Baca berita dengan sedikit iklan, klik di sini

Kolom

Mengapa Panglima Mundur

11 Oktober 2004 | 00.00 WIB

Image of Tempo
Perbesar

Baca berita dengan sedikit iklan, klik di sini

Seorang prajurit wajib setia pada atasan. Bila merasa atasannya keliru, ia harus menyampaikan usulan koreksi. Jika usulannya tak diterima, hanya ada dua pilihan: menjalankan perintah atasan sebaik mungkin atau mengajukan pengunduran diri. Ini prinsip umum yang berlaku di dunia militer yang profesional. Prinsip yang dijalankan dengan teguh oleh seorang jenderal bernama Colin Powell di Amerika Serikat dan terakhir ini dilakukan oleh Jenderal Endriartono Sutarto, yang mengajukan pengunduran dirinya sebagai Panglima Tentara Nasional Indonesia.

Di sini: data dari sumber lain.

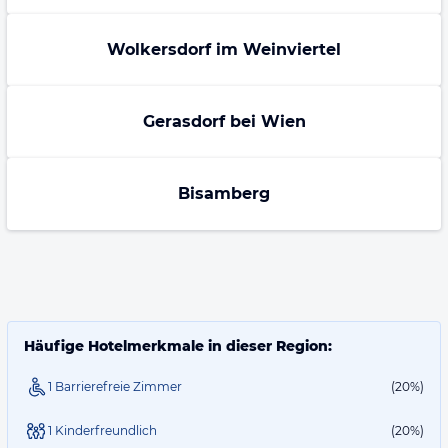
Wolkersdorf im Weinviertel
Gerasdorf bei Wien
Bisamberg
Häufige Hotelmerkmale in dieser Region:
1 Barrierefreie Zimmer
(20%)
1 Kinderfreundlich
(20%)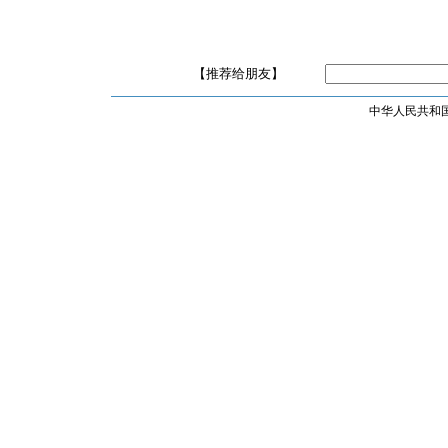
【推荐给朋友】
中华人民共和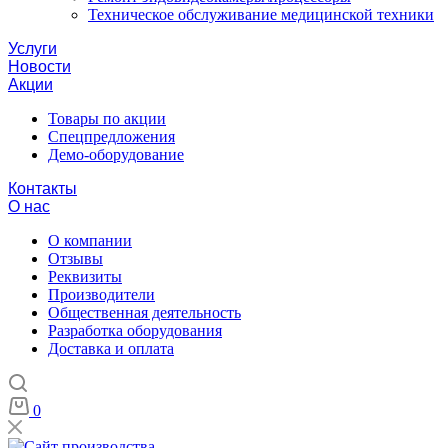
Техническое обслуживание медицинской техники
Услуги
Новости
Акции
Товары по акции
Спецпредложения
Демо-оборудование
Контакты
О нас
О компании
Отзывы
Реквизиты
Производители
Общественная деятельность
Разработка оборудования
Доставка и оплата
0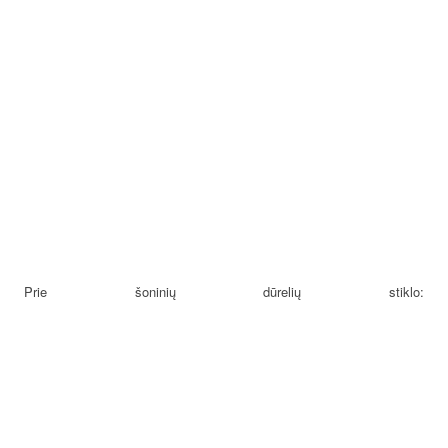
Prie šoninių dūrelių stiklo: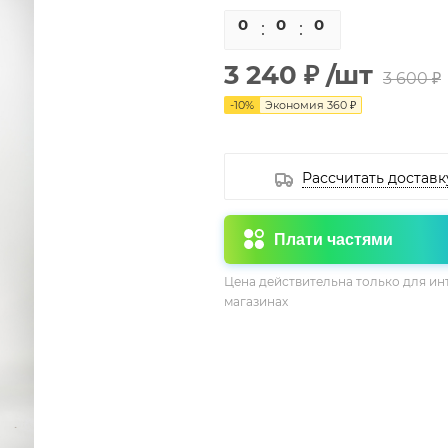
0
0
0
0
3 240 ₽
/шт
3 600 ₽
-
10
%
Экономия
360 ₽
Рассчитать доставк
Плати частями
Цена действительна только для ин
магазинах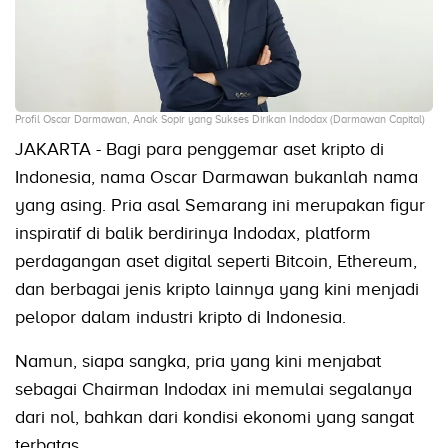
Profil Oscar Darmawan, Anak Sopir yang Sukses Dirikan Indodax (Darmawan Capital)
JAKARTA - Bagi para penggemar aset kripto di
Indonesia, nama Oscar Darmawan bukanlah nama
yang asing. Pria asal Semarang ini merupakan figur
inspiratif di balik berdirinya Indodax, platform
perdagangan aset digital seperti Bitcoin, Ethereum,
dan berbagai jenis kripto lainnya yang kini menjadi
pelopor dalam industri kripto di Indonesia.
Namun, siapa sangka, pria yang kini menjabat
sebagai Chairman Indodax ini memulai segalanya
dari nol, bahkan dari kondisi ekonomi yang sangat
terbatas.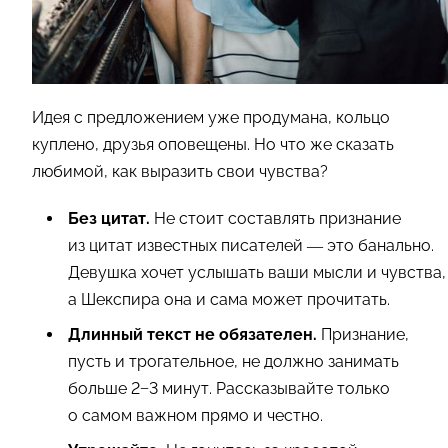
Идея с предложением уже продумана, кольцо
куплено, друзья оповещены. Но что же сказать
любимой, как выразить свои чувства?
Без цитат.
Не стоит составлять признание
из цитат известных писателей — это банально.
Девушка хочет услышать ваши мысли и чувства,
а Шекспира она и сама может прочитать.
Длинный текст не обязателен.
Признание,
пусть и трогательное, не должно занимать
больше 2−3 минут. Рассказывайте только
о самом важном прямо и честно.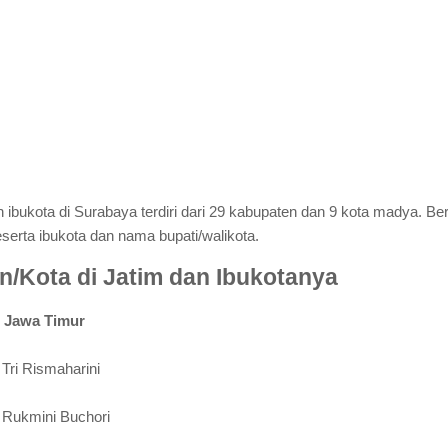
ibukota di Surabaya terdiri dari 29 kabupaten dan 9 kota madya. Berik
serta ibukota dan nama bupati/walikota.
n/Kota di Jatim dan Ibukotanya
i Jawa Timur
Tri Rismaharini
 Rukmini Buchori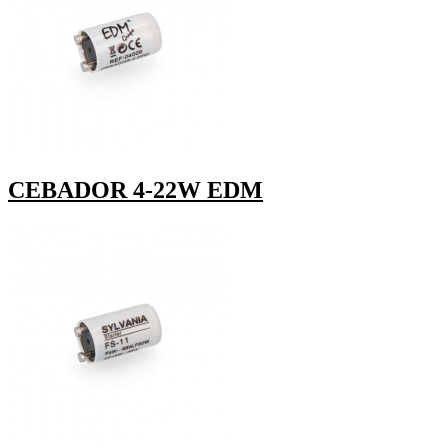
CEBADOR 4-22W EDM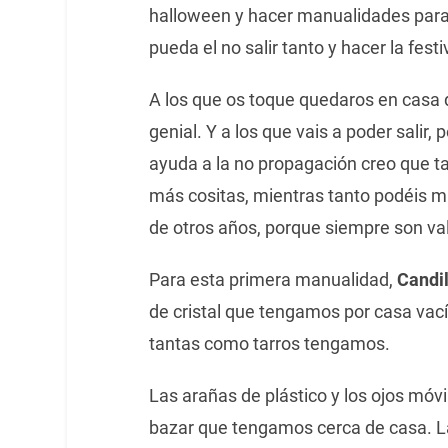
halloween y hacer manualidades para
pueda el no salir tanto y hacer la fes
A los que os toque quedaros en casa 
genial. Y a los que vais a poder salir,
ayuda a la no propagación creo que t
más cositas, mientras tanto podéis m
de otros años, porque siempre son val
Para esta primera manualidad,
Candi
de cristal que tengamos por casa vacío
tantas como tarros tengamos.
Las arañas de plástico y los ojos móv
bazar que tengamos cerca de casa. La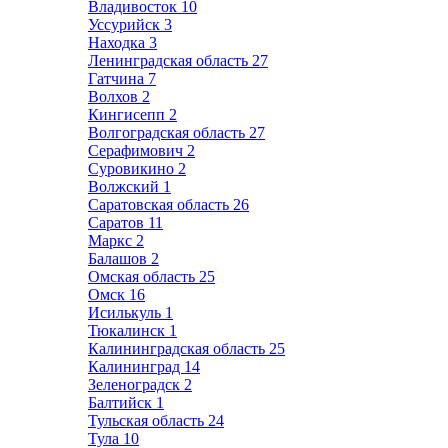
Владивосток
10
Уссурийск
3
Находка
3
Ленинградская область
27
Гатчина
7
Волхов
2
Кингисепп
2
Волгоградская область
27
Серафимович
2
Суровикино
2
Волжский
1
Саратовская область
26
Саратов
11
Маркс
2
Балашов
2
Омская область
25
Омск
16
Исилькуль
1
Тюкалинск
1
Калининградская область
25
Калининград
14
Зеленоградск
2
Балтийск
1
Тульская область
24
Тула
10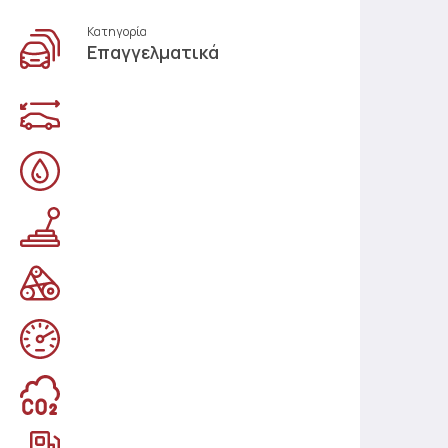
Κατηγορία
Επαγγελματικά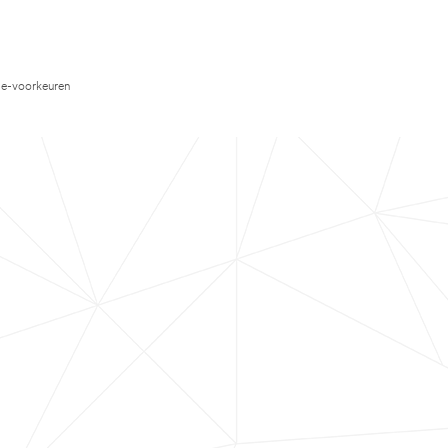
e-voorkeuren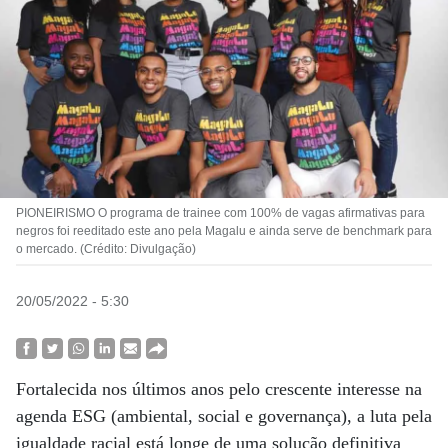
PIONEIRISMO O programa de trainee com 100% de vagas afirmativas para
negros foi reeditado este ano pela Magalu e ainda serve de benchmark para
o mercado. (Crédito: Divulgação)
20/05/2022 - 5:30
Fortalecida nos últimos anos pelo crescente interesse na
agenda ESG (ambiental, social e governança), a luta pela
igualdade racial está longe de uma solução definitiva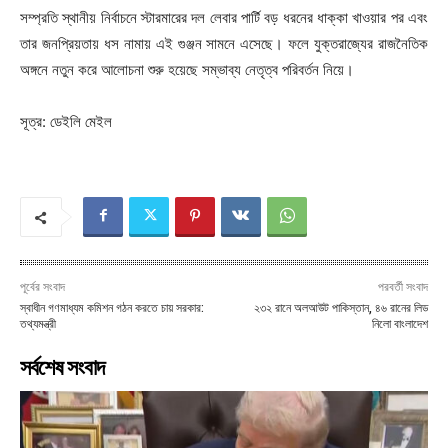
সম্প্রতি স্থানীয় নির্বাচনে স্টারমারের দল লেবার পার্টি বড় ধরনের ধাক্কা খাওয়ার পর এবং
তার জনপ্রিয়তায় ধস নামায় এই গুঞ্জন সামনে এসেছে। ফলে যুক্তরাজ্যের রাজনৈতিক
অঙ্গনে নতুন করে আলোচনা শুরু হয়েছে সম্ভাব্য নেতৃত্ব পরিবর্তন নিয়ে।
সূত্র: ডেইলি মেইল
পূর্বের সংবাদ
পরবর্তী সংবাদ
স্বাধীন গণমাধ্যম কমিশন গঠন করতে চায় সরকার:
২৩২ রানে অলআউট পাকিস্তান, ৪৬ রানের লিড
তথ্যমন্ত্রী
নিলো বাংলাদেশ
সর্বশেষ সংবাদ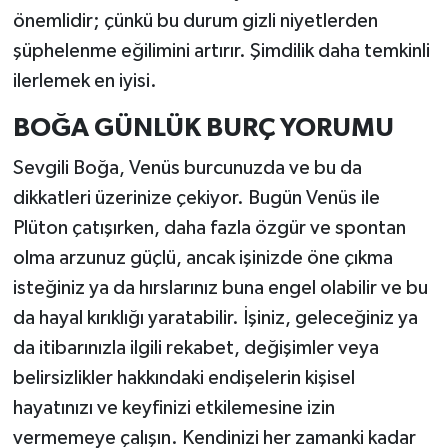
önemlidir; çünkü bu durum gizli niyetlerden
şüphelenme eğilimini artırır. Şimdilik daha temkinli
ilerlemek en iyisi.
BOĞA GÜNLÜK BURÇ YORUMU
Sevgili Boğa, Venüs burcunuzda ve bu da
dikkatleri üzerinize çekiyor. Bugün Venüs ile
Plüton çatışırken, daha fazla özgür ve spontan
olma arzunuz güçlü, ancak işinizde öne çıkma
isteğiniz ya da hırslarınız buna engel olabilir ve bu
da hayal kırıklığı yaratabilir. İşiniz, geleceğiniz ya
da itibarınızla ilgili rekabet, değişimler veya
belirsizlikler hakkındaki endişelerin kişisel
hayatınızı ve keyfinizi etkilemesine izin
vermemeye çalışın. Kendinizi her zamanki kadar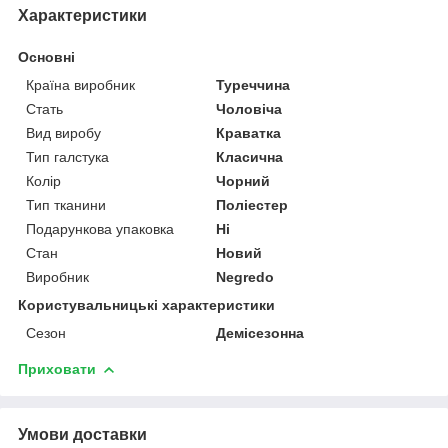
Характеристики
Основні
Країна виробник
Туреччина
Стать
Чоловіча
Вид виробу
Краватка
Тип галстука
Класична
Колір
Чорний
Тип тканини
Поліестер
Подарункова упаковка
Ні
Стан
Новий
Виробник
Negredo
Користувальницькі характеристики
Сезон
Демісезонна
Приховати
Умови доставки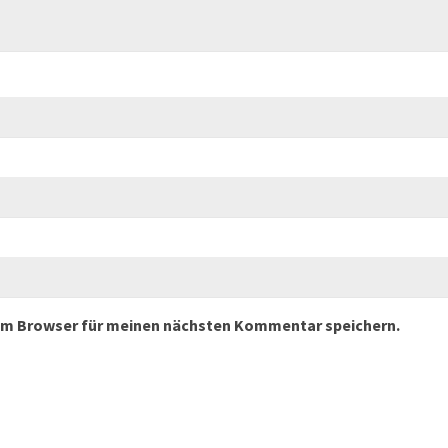
sem Browser für meinen nächsten Kommentar speichern.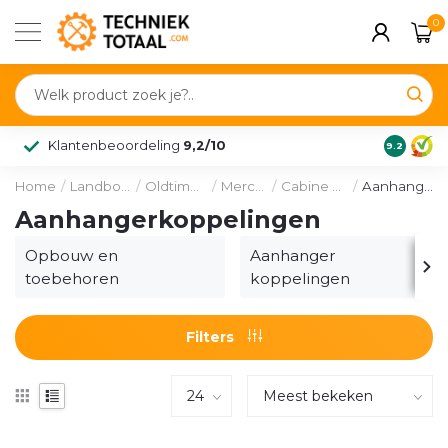
0
Klantenbeoordeling
9,2/10
9.2
Home
/
Landbouw & voertuig
/
Oldtimer onderdelen
/
Mercedes-Benz
/
Cabine en toebehoren
/
Aanhanger koppelingen
Aanhangerkoppelingen
Opbouw en
Aanhanger
toebehoren
koppelingen
Filters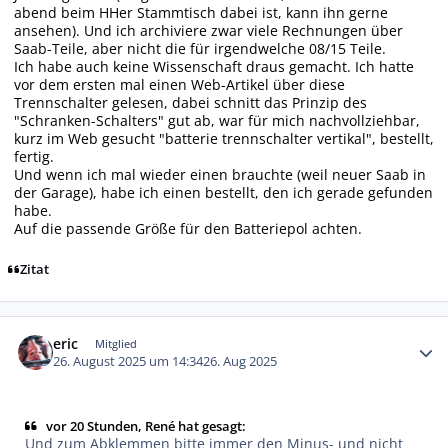
abend beim HHer Stammtisch dabei ist, kann ihn gerne
ansehen). Und ich archiviere zwar viele Rechnungen über
Saab-Teile, aber nicht die für irgendwelche 08/15 Teile.
Ich habe auch keine Wissenschaft draus gemacht. Ich hatte
vor dem ersten mal einen Web-Artikel über diese
Trennschalter gelesen, dabei schnitt das Prinzip des
"Schranken-Schalters" gut ab, war für mich nachvollziehbar,
kurz im Web gesucht "batterie trennschalter vertikal", bestellt,
fertig.
Und wenn ich mal wieder einen brauchte (weil neuer Saab in
der Garage), habe ich einen bestellt, den ich gerade gefunden
habe.
Auf die passende Größe für den Batteriepol achten.
Zitat
Autor-Statistiken
eric
Mitglied
26. August 2025 um 14:34
26. Aug 2025
vor 20 Stunden, René hat gesagt:
Und zum Abklemmen bitte immer den Minus- und nicht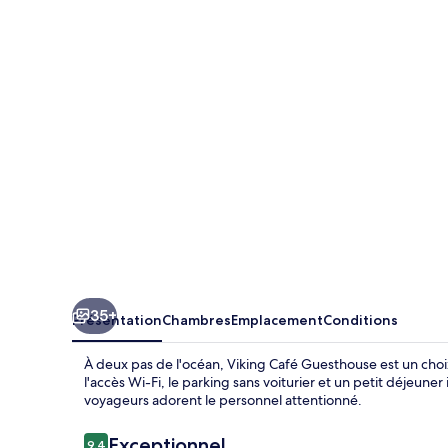
Café
Guesthouse
35+
Présentation
Chambres
Emplacement
Conditions
À deux pas de l'océan, Viking Café Guesthouse est un choix 
l'accès Wi-Fi, le parking sans voiturier et un petit déjeuner
voyageurs adorent le personnel attentionné.
Avis
Exceptionnel
9,4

Jenderal Sutarto, yang dibesarkan dalam keluarga militer dan ayahnya pensiun sebagai perwira tinggi TNI-AD, memang dikenal sebagai perwira yang berjiwa kesatria. Ketika masih berpangkat letnan kolonel pun ia dikabarkan pernah mengajukan pengunduran diri karena merasa para seniornya tak menjalankan prinsip perwira seperti seharusnya. Setelah itu, dalam berbagai jabatan yang lebih senior, ia tetap bersikeras lebih baik mundur ketimbang melaksanakan perintah yang dianggapnya keliru. Namun, kepribadiannya yang lurus itu justru mengangkatnya menjadi pucuk pimpinan TNI yang disegani di saat institusi ini mengalami badai reformasi. Bahkan, justru ketika masa jabatan puncaknya akan berakhir, Jenderal Sutarto akhirnya benar-benar mengajukan permohonan mengundurkan diri kepada atasannya.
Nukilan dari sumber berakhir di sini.